A robot with an artificial brain is learning languages–even heavily accented ones–by stringing together words and sentences. Peter Ford Dominey and his colleagues at the French National Institute of Health and Medical Research taught an iCub toddler-bot to learn speech patterns, and it can think before it speaks.
Our brains process spoken words in real time and anticipate what’s next, which allows us to hold meaningful conversations (mostly) without awkward pauses to stop and think. This is possible because of connections between the frontal cortex and a brain region called the striatum. Dominey and colleagues built an artificial version–a neural network with a series of recurring loops that can transmit information. They incorporated this into an iCub open-source robot, which is designed to look like a 3-year-old human.
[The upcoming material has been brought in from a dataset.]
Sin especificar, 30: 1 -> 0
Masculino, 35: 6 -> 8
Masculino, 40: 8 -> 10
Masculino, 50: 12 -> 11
As you can see below, a researcher asks the iCub to point to a “guitar,” depicted in blue, and then move a “violin,” depicted in red. Like a weird E-Trade ad from the future, the iCub’s babylike head speaks with an adult guy’s voice to ensure it has understood and is doing the task correctly. Then it checks after it’s finished, just to be sure.
This could actually help researchers studying the brain, by validating pathways thought to be important in processing language. But more importantly, it could help robots learn more efficiently, according to Dominey. “At present, engineers are simply unable to program all of the knowledge required in a robot,” he said in a statement. “We now know that the way in which robots acquire their knowledge of the world could be partially achieved through a learning process – in the same way as children.” Creepy, creepy robot children.